Carneiro Sândalo, bateria (Zé Geraldo, Fortuna, Karnak, Almir Sater, Marisa Orth, Sambasonics);
Reinaldo Chulapa, baixo (Originais do Samba, Sambasonics, Eliana de Lima, Ademir Assumpção, Edvaldo Santana);
Luiz Waack, guitarra (Marisa Monte, Alzira Espíndola, Edvaldo Santana, Bocato, Itamar Assumpção, Arrigo Barnabé, Cris Aflalo, tocou comigo no cd Pra Marte);
Tonho Penhasco, guitarra (Lanny Gordin, Skowa & Mafia, Itamar Assumpção, Suzana Salles, Arrigo Barnabé, Eliete Negreiros);
Daniel Szafran, teclados (Fortuna, Ademir Assumpção, Edivaldo Santana, Zé Rodrix, Maria Alcina, Laura Finochiaro, tocou comigo no cd Mergulhar na Surpresa);
Amilcar Rodrigues, trompete e fluegel (Projeto B, Projeto Coisa Fina, Manu Maltez e Cardume, Havana Brasil).

– Pra não ficar só no Carnaval, como vai o Adoniran, cujo centenário se comemora em 2010?

– Pois é, acho que o Adoniran vai bem, a cidade sempre se lembra dele com reverência. Saem discos, livros, projetos. Eu mesmo tenho esse show só com músicas dele, que também já faço há alguns anos, com o Turbilhão. É o mesmo caso das marchinhas: adoramos e conhecemos de cór, seja como músicos, seja como ouvintes. O Adoniran é muito importante pra São Paulo porque ele botou as coisas simples da rua na nossa frente, com requinte e verdade, nos fez ver beleza onde às vezes parece que só tem feiúra e violência, nos fez ouvir nosso próprio sotaque.
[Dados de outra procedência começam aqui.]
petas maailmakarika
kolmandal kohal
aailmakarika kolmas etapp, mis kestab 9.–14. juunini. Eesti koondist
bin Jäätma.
Importante demais pra nós paulistanos.

De fato, Adoniran inseriu uma nova sintaxe na música brasileira, e virou um brasileiro-universal por causa disso. E entre sambas e marchinhas, lá vai Mauricio Pereira, outro paulistano que tem ignorado fronteiras, derrubado preconceitos e pulado cercas e muros com sonora alegria.